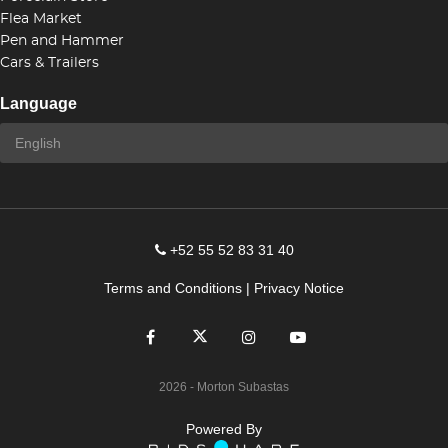
Flea Market
Pen and Hammer
Cars & Trailers
Language
+52 55 52 83 31 40
Terms and Conditions
|
Privacy Notice
2026
- Morton Subastas
Powered By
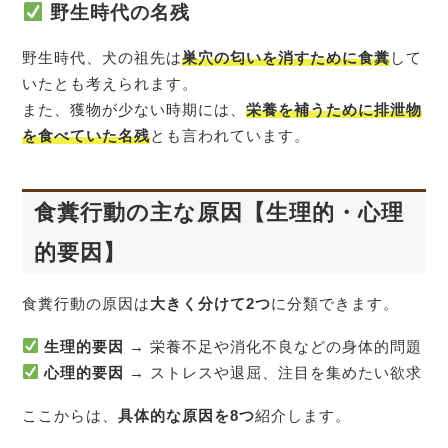
野生時代の名残
野生時代、犬の祖先は
巣穴の匂いを消すために食糞
して
いたとも考えられます。
また、獲物が少ない時期には、
栄養を補うために排泄物
を食べていた名残
とも言われています。
食糞行動の主な原因【生理的・心理
的要因】
食糞行動の原因は
大きく分けて2つ
に分類できます。
生理的要因
→ 栄養不足や消化不良などの身体的問題
心理的要因
→ ストレスや退屈、注目を集めたい欲求
ここからは、
具体的な原因を8つ
紹介します。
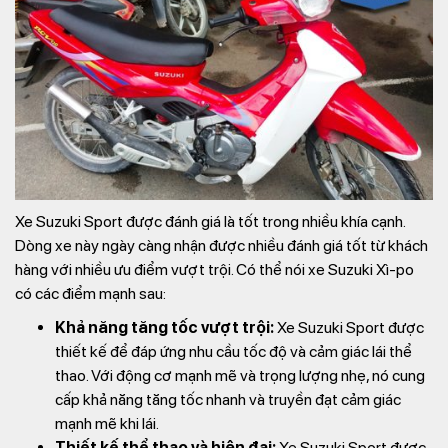
Xe Suzuki Sport được đánh giá là tốt trong nhiều khía cạnh.
Dòng xe này ngày càng nhận được nhiều đánh giá tốt từ khách
hàng với nhiều ưu điểm vượt trội. Có thể nói xe Suzuki Xì-po
có các điểm mạnh sau:
Khả năng tăng tốc vượt trội:
Xe Suzuki Sport được
thiết kế để đáp ứng nhu cầu tốc độ và cảm giác lái thể
thao. Với động cơ mạnh mẽ và trọng lượng nhẹ, nó cung
cấp khả năng tăng tốc nhanh và truyền đạt cảm giác
mạnh mẽ khi lái.
Thiết kế thể thao và hiện đại:
Xe Suzuki Sport được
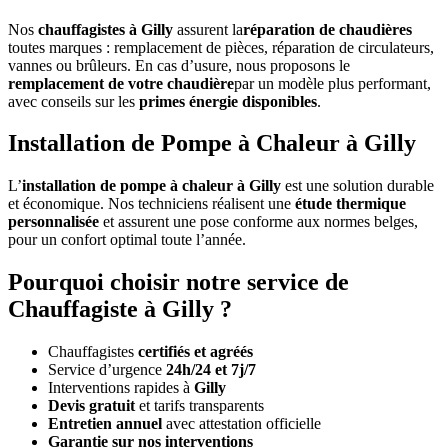
Nos
chauffagistes à Gilly
assurent la
réparation de chaudières
toutes marques : remplacement de pièces, réparation de circulateurs,
vannes ou brûleurs. En cas d’usure, nous proposons le
remplacement de votre chaudière
par un modèle plus performant,
avec conseils sur les
primes énergie disponibles
.
Installation de Pompe à Chaleur à Gilly
L’
installation de pompe à chaleur à Gilly
est une solution durable
et économique. Nos techniciens réalisent une
étude thermique
personnalisée
et assurent une pose conforme aux normes belges,
pour un confort optimal toute l’année.
Pourquoi choisir notre service de
Chauffagiste à Gilly ?
Chauffagistes
certifiés et agréés
Service d’urgence
24h/24 et 7j/7
Interventions rapides à
Gilly
Devis gratuit
et tarifs transparents
Entretien annuel
avec attestation officielle
Garantie sur nos interventions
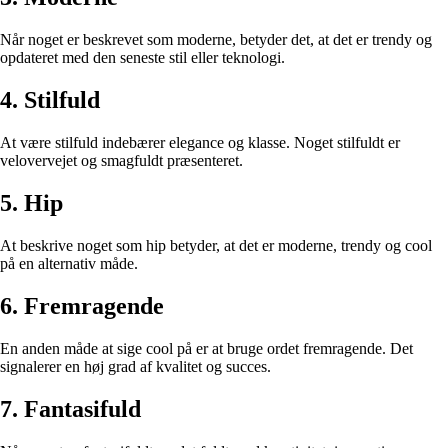
Når noget er beskrevet som moderne, betyder det, at det er trendy og
opdateret med den seneste stil eller teknologi.
4. Stilfuld
At være stilfuld indebærer elegance og klasse. Noget stilfuldt er
velovervejet og smagfuldt præsenteret.
5. Hip
At beskrive noget som hip betyder, at det er moderne, trendy og cool
på en alternativ måde.
6. Fremragende
En anden måde at sige cool på er at bruge ordet fremragende. Det
signalerer en høj grad af kvalitet og succes.
7. Fantasifuld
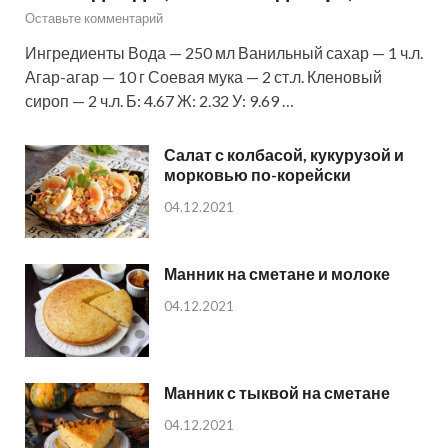
Оставьте комментарий
Ингредиенты Вода — 250 мл Ванильный сахар — 1 ч.л.
Агар-агар — 10 г Соевая мука — 2 ст.л. Кленовый
сироп — 2 ч.л. Б: 4.67 Ж: 2.32 У: 9.69 …
Салат с колбасой, кукурузой и
морковью по-корейски
04.12.2021
Манник на сметане и молоке
04.12.2021
Манник с тыквой на сметане
04.12.2021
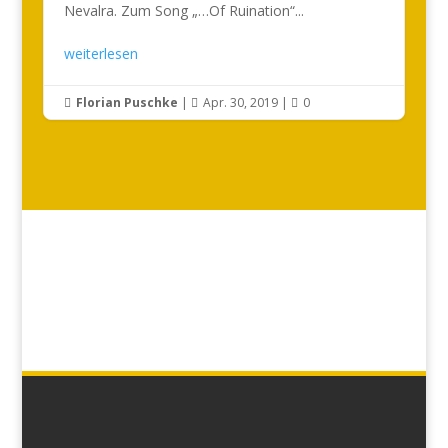
Nevalra. Zum Song „…Of Ruination“...
weiterlesen
Florian Puschke
|
Apr. 30, 2019
|
0



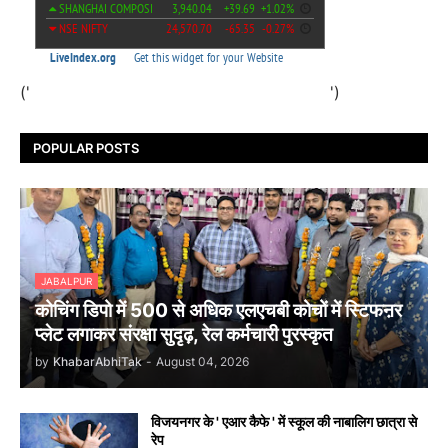
('
')
POPULAR POSTS
JABALPUR
कोचिंग डिपो में 500 से अधिक एलएचबी कोचों में स्टिफऩर
प्लेट लगाकर संरक्षा सुदृढ़, रेल कर्मचारी पुरस्कृत
by
KhabarAbhiTak
-
August 04, 2026
विजयनगर के ' एआर कैफे ' में स्कूल की नाबालिग छात्रा से
रेप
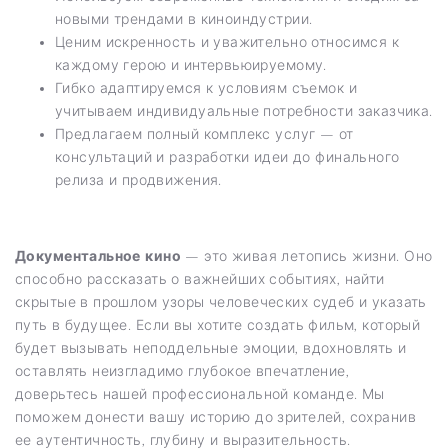
новыми трендами в киноиндустрии.
Ценим искренность и уважительно относимся к
каждому герою и интервьюируемому.
Гибко адаптируемся к условиям съемок и
учитываем индивидуальные потребности заказчика.
Предлагаем полный комплекс услуг — от
консультаций и разработки идеи до финального
релиза и продвижения.
Документальное кино
— это живая летопись жизни. Оно
способно рассказать о важнейших событиях, найти
скрытые в прошлом узоры человеческих судеб и указать
путь в будущее. Если вы хотите создать фильм, который
будет вызывать неподдельные эмоции, вдохновлять и
оставлять неизгладимо глубокое впечатление,
доверьтесь нашей профессиональной команде. Мы
поможем донести вашу историю до зрителей, сохранив
ее аутентичность, глубину и выразительность.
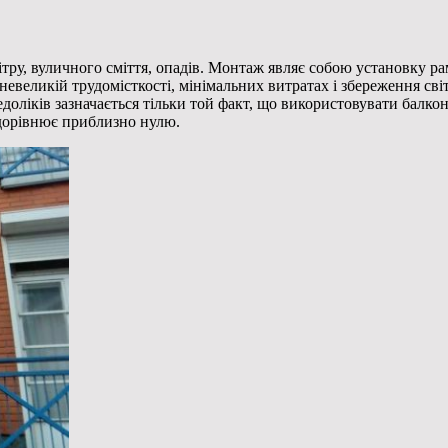
ітру, вуличного сміття, опадів. Монтаж являє собою установку р
 в невеликій трудомісткості, мінімальних витратах і збереження 
недоліків зазначається тільки той факт, що використовувати балк
 дорівнює приблизно нулю.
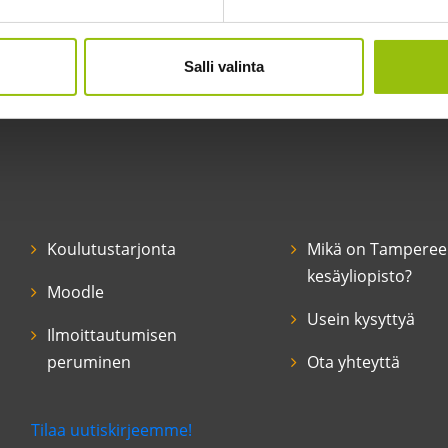
Salli valinta
Koulutustarjonta
Mikä on Tampere
kesäyliopisto?
Moodle
Usein kysyttyä
Ilmoittautumisen
peruminen
Ota yhteyttä
Tilaa uutiskirjeemme!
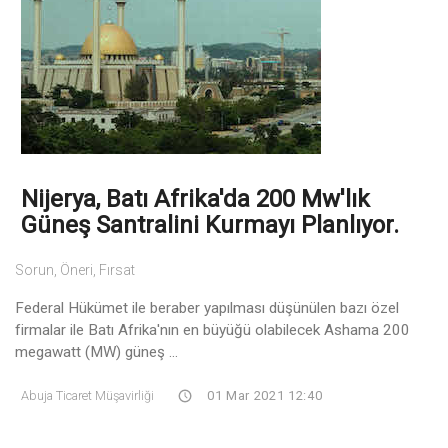
Nijerya, Batı Afrika'da 200 Mw'lık
Güneş Santralini Kurmayı Planlıyor.
Sorun, Öneri, Fırsat
Federal Hükümet ile beraber yapılması düşünülen bazı özel
firmalar ile Batı Afrika'nın en büyüğü olabilecek Ashama 200
megawatt (MW) güneş ...
Abuja Ticaret Müşavirliği
01 Mar 2021 12:40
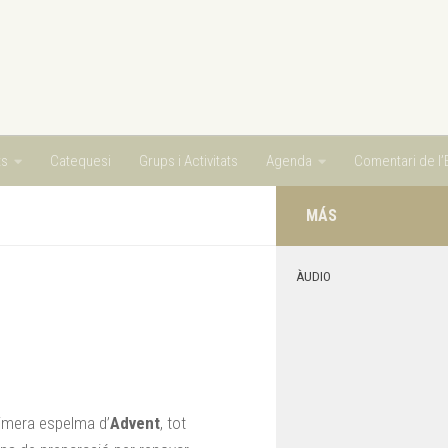
ts
Catequesi
Grups i Activitats
Agenda
Comentari de l’E
MÁS
ÀUDIO
imera espelma d’
Advent
, tot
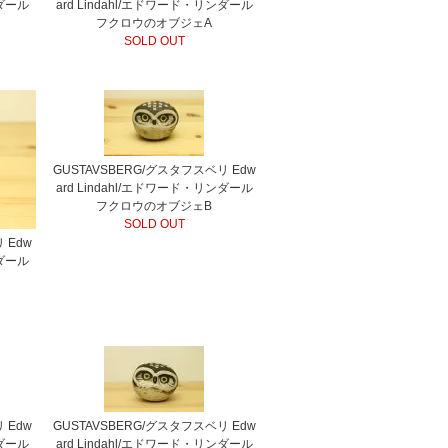
ンダール
ard Lindahl/エドワード・リンダール
フクロウのオブジェA
SOLD OUT
GUSTAVSBERG/グスタフスベリ Edw
ard Lindahl/エドワード・リンダール
フクロウのオブジェB
SOLD OUT
 Edw
ンダール
 Edw
GUSTAVSBERG/グスタフスベリ Edw
ンダール
ard Lindahl/エドワード・リンダール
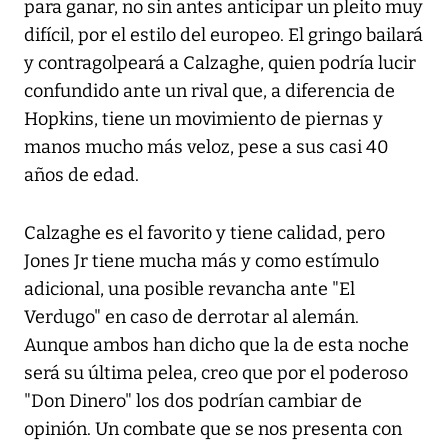
para ganar, no sin antes anticipar un pleito muy
difícil, por el estilo del europeo. El gringo bailará
y contragolpeará a Calzaghe, quien podría lucir
confundido ante un rival que, a diferencia de
Hopkins, tiene un movimiento de piernas y
manos mucho más veloz, pese a sus casi 40
años de edad.
Calzaghe es el favorito y tiene calidad, pero
Jones Jr tiene mucha más y como estímulo
adicional, una posible revancha ante "El
Verdugo" en caso de derrotar al alemán.
Aunque ambos han dicho que la de esta noche
será su última pelea, creo que por el poderoso
"Don Dinero" los dos podrían cambiar de
opinión. Un combate que se nos presenta con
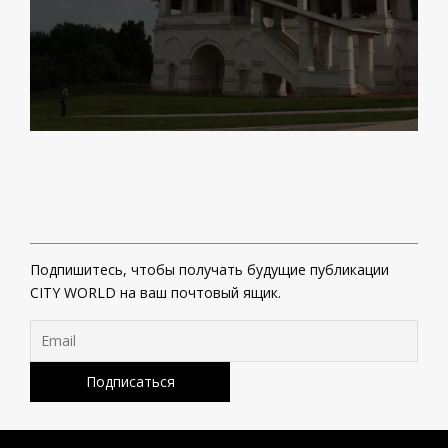
Подпишитесь, чтобы получать будущие публикации
CITY WORLD на ваш почтовый ящик.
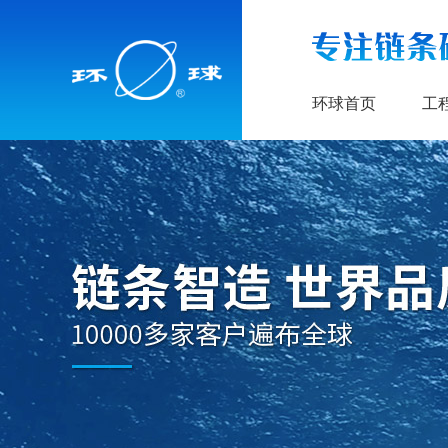
环球首页
工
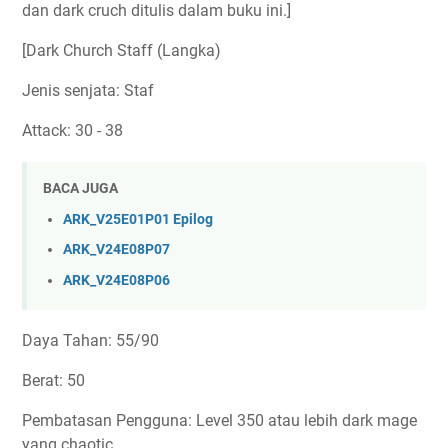
dan dark cruch ditulis dalam buku ini.]
[Dark Church Staff (Langka)
Jenis senjata: Staf
Attack: 30 - 38
BACA JUGA
ARK_V25E01P01 Epilog
ARK_V24E08P07
ARK_V24E08P06
Daya Tahan: 55/90
Berat: 50
Pembatasan Pengguna: Level 350 atau lebih dark mage
yang chaotic.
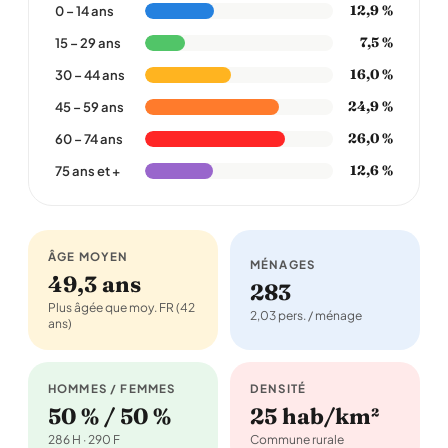
12,9 %
0 – 14 ans
7,5 %
15 – 29 ans
16,0 %
30 – 44 ans
24,9 %
45 – 59 ans
26,0 %
60 – 74 ans
12,6 %
75 ans et +
ÂGE MOYEN
MÉNAGES
49,3 ans
283
Plus âgée que moy. FR (42
2,03 pers. / ménage
ans)
HOMMES / FEMMES
DENSITÉ
50 % / 50 %
25 hab/km²
286 H · 290 F
Commune rurale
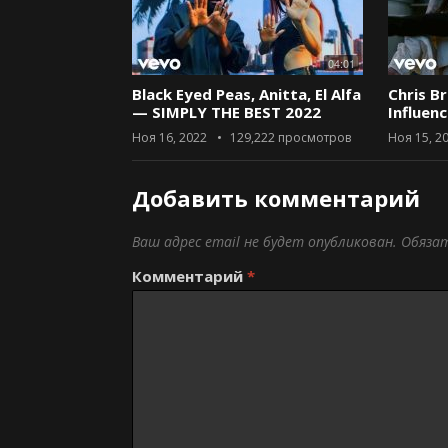
04:01
Black Eyed Peas, Anitta, El Alfa
Chris B
— SIMPLY THE BEST 2022
Influen
Ноя 16, 2022
129,222
просмотров
Ноя 15, 2
Добавить комментарий
Ваш адрес email не будет опубликован.
Обяза
Комментарий
*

■ Work instructions
Return every line of text from all the entries above, character for character and in the original order, with the picture markers omitted.

■ Result
Flea Market
Pen and Hammer
Cars & Trailers
Language
+52 55 52 83 31 40
Terms and Conditions
|
Privacy Notice
2026
- Morton Subastas
Powered By
野生時代の名残
野生時代、犬の祖先は
巣穴の匂いを消すために食糞
して
いたとも考えられます。
また、獲物が少ない時期には、
栄養を補うために排泄物
を食べていた名残
とも言われています。
食糞行動の主な原因【生理的・心理
的要因】
食糞行動の原因は
大きく分けて2つ
に分類できます。
生理的要因
→ 栄養不足や消化不良などの身体的問題
心理的要因
→ ストレスや退屈、注目を集めたい欲求
ここからは、
具体的な原因を8つ
紹介します。
Xe Suzuki Sport được đánh giá là tốt trong nhiều khía cạnh.
Dòng xe này ngày càng nhận được nhiều đánh giá tốt từ khách
hàng với nhiều ưu điểm vượt trội. Có thể nói xe Suzuki Xì-po
có các điểm mạnh sau:
Khả năng tăng tốc vượt trội:
Xe Suzuki Sport được
thiết kế để đáp ứng nhu cầu tốc độ và cảm giác lái thể
thao. Với động cơ mạnh mẽ và trọng lượng nhẹ, nó cung
cấp khả năng tăng tốc nhanh và truyền đạt cảm giác
mạnh mẽ khi lái.
Thiết kế thể thao và hiện đại:
Xe Suzuki Sport được
Nos
chauffagistes à Gilly
assurent la
réparation de chaudières
toutes marques : remplacement de pièces, réparation de circulateurs,
vannes ou brûleurs. En cas d’usure, nous proposons le
remplacement de votre chaudière
par un modèle plus performant,
avec conseils sur les
primes énergie disponibles
.
Installation de Pompe à Chaleur à Gilly
L’
installation de pompe à chaleur à Gilly
est une solution durable
et économique. Nos techniciens réalisent une
étude thermique
personnalisée
et assurent une pose conforme aux normes belges,
pour un confort optimal toute l’année.
Pourquoi choisir notre service de
Chauffagiste à Gilly ?
Chauffagistes
certifiés et agréés
Service d’urgence
24h/24 et 7j/7
Interventions rapides à
Gilly
Devis gratuit
et tarifs transparents
Entretien annuel
avec attestation officielle
Garantie sur nos interventions
Når noget er beskrevet som moderne, betyder det, at det er trendy og
opdateret med den seneste stil eller teknologi.
4. Stilfuld
At være stilfuld indebærer elegance og klasse. Noget stilfuldt er
velovervejet og smagfuldt præsenteret.
5. Hip
At beskrive noget som hip betyder, at det er moderne, trendy og cool
på en alternativ måde.
6. Fremragende
En anden måde at sige cool på er at bruge ordet fremragende. Det
signalerer en høj grad af kvalitet og succes.
7. Fantasifuld
Оставьте комментарий
Ингредиенты Вода — 250 мл Ванильный сахар — 1 ч.л.
Агар-агар — 10 г Соевая мука — 2 ст.л. Кленовый
сироп — 2 ч.л. Б: 4.67 Ж: 2.32 У: 9.69 …
Салат с колбасой, кукурузой и
морковью по-корейски
04.12.2021
Манник на сметане и молоке
04.12.2021
Манник с тыквой на сметане
04.12.2021
Nevalra. Zum Song „…Of Ruination“...
weiterlesen
Florian Puschke
|
Apr. 30, 2019
|
0



('
')
POPULAR POSTS
JABALPUR
कोचिंग डिपो में 500 से अधिक एलएचबी कोचों में स्टिफऩर
प्लेट लगाकर संरक्षा सुदृढ़, रेल कर्मचारी पुरस्कृत
by
KhabarAbhiTak
-
August 04, 2026
विजयनगर के ' एआर कैफे ' में स्कूल की नाबालिग छात्रा से
रेप
новыми трендами в киноиндустрии.
Ценим искренность и уважительно относимся к
каждому герою и интервьюируемому.
Гибко адаптируемся к условиям съемок и
учитываем индивидуальные потребности заказчика.
Предлагаем полный комплекс услуг — от
консультаций и разработки идеи до финального
релиза и продвижения.
Документальное кино
— это живая летопись жизни. Оно
способно рассказать о важнейших событиях, найти
скрытые в прошлом узоры человеческих судеб и указать
путь в будущее. Если вы хотите создать фильм, который
будет вызывать неподдельные эмоции, вдохновлять и
оставлять неизгладимо глубокое впечатление,
доверьтесь нашей профессиональной команде. Мы
поможем донести вашу историю до зрителей, сохранив
ее аутентичность, глубину и выразительность.
ітру, вуличного сміття, опадів. Монтаж являє собою установку р
 в невеликій трудомісткості, мінімальних витратах і збереження 
недоліків зазначається тільки той факт, що використовувати балк
 дорівнює приблизно нулю.
Salli valinta
Koulutustarjonta
Mikä on Tampere
kesäyliopisto?
Moodle
Usein kysyttyä
Ilmoittautumisen
peruminen
Ota yhteyttä
Tilaa uutiskirjeemme!
Nijerya, Batı Afrika'da 200 Mw'lık
Güneş Santralini Kurmayı Planlıyor.
Sorun, Öneri, Fırsat
Federal Hükümet ile beraber yapılması düşünülen bazı özel
firmalar ile Batı Afrika'nın en büyüğü olabilecek Ashama 200
megawatt (MW) güneş ...
Abuja Ticaret Müşavirliği
01 Mar 2021 12:40
ts
Catequesi
Grups i Activitats
Agenda
Comentari de l’E
MÁS
ÀUDIO
imera espelma d’
Advent
, tot
ンダール
ard Lindahl/エドワード・リンダール
フクロウのオブジェA
SOLD OUT
GUSTAVSBERG/グスタフスベリ Edw
ard Lindahl/エドワード・リンダール
フクロウのオブジェB
SOLD OUT
 Edw
ンダール
 Edw
GUSTAVSBERG/グスタフスベリ Edw
ンダール
ard Lindahl/エドワード・リンダール
para ganar, no sin antes anticipar un pleito muy
difícil, por el estilo del europeo. El gringo bailará
y contragolpeará a Calzaghe, quien podría lucir
confundido ante un rival que, a diferencia de
Hopkins, tiene un movimiento de piernas y
manos mucho más veloz, pese a sus casi 40
años de edad.
Calzaghe es el favorito y tiene calidad, pero
Jones Jr tiene mucha más y como estímulo
adicional, una posible revancha ante "El
Verdugo" en caso de derrotar al alemán.
Aunque ambos han dicho que la de esta noche
será su última pelea, creo que por el poderoso
"Don Dinero" los dos podrían cambiar de
opinión. Un combate que se nos presenta con
Подпишитесь, чтобы получать будущие публикации
CITY WORLD на ваш почтовый ящик.
环球首页
工
dan dark cruch ditulis dalam buku ini.]
[Dark Church Staff (Langka)
Jenis senjata: Staf
Attack: 30 - 38
BACA JUGA
ARK_V25E01P01 Epilog
ARK_V24E08P07
ARK_V24E08P06
Daya Tahan: 55/90
Berat: 50
Pembatasan Pengguna: Level 350 atau lebih dark mage
yang chaotic.
12,9 %
0 – 14 ans
7,5 %
15 – 29 ans
16,0 %
30 – 44 ans
24,9 %
45 – 59 ans
26,0 %
60 – 74 ans
12,6 %
75 ans et +
ÂGE MOYEN
MÉNAGES
49,3 ans
283
Plus âgée que moy. FR (42
2,03 pers. / ménage
ans)
HOMMES / FEMMES
DENSITÉ
50 % / 50 %
25 hab/km²
286 H · 290 F
Commune rurale
04:01
Black Eyed Peas, Anitta, El Alfa
Chris B
— SIMPLY THE BEST 2022
Influen
Ноя 16, 2022
129,222
просмотров
Ноя 15, 2
Добавить комментарий
Ваш адрес email не будет опубликован.
Обяза
Комментарий
*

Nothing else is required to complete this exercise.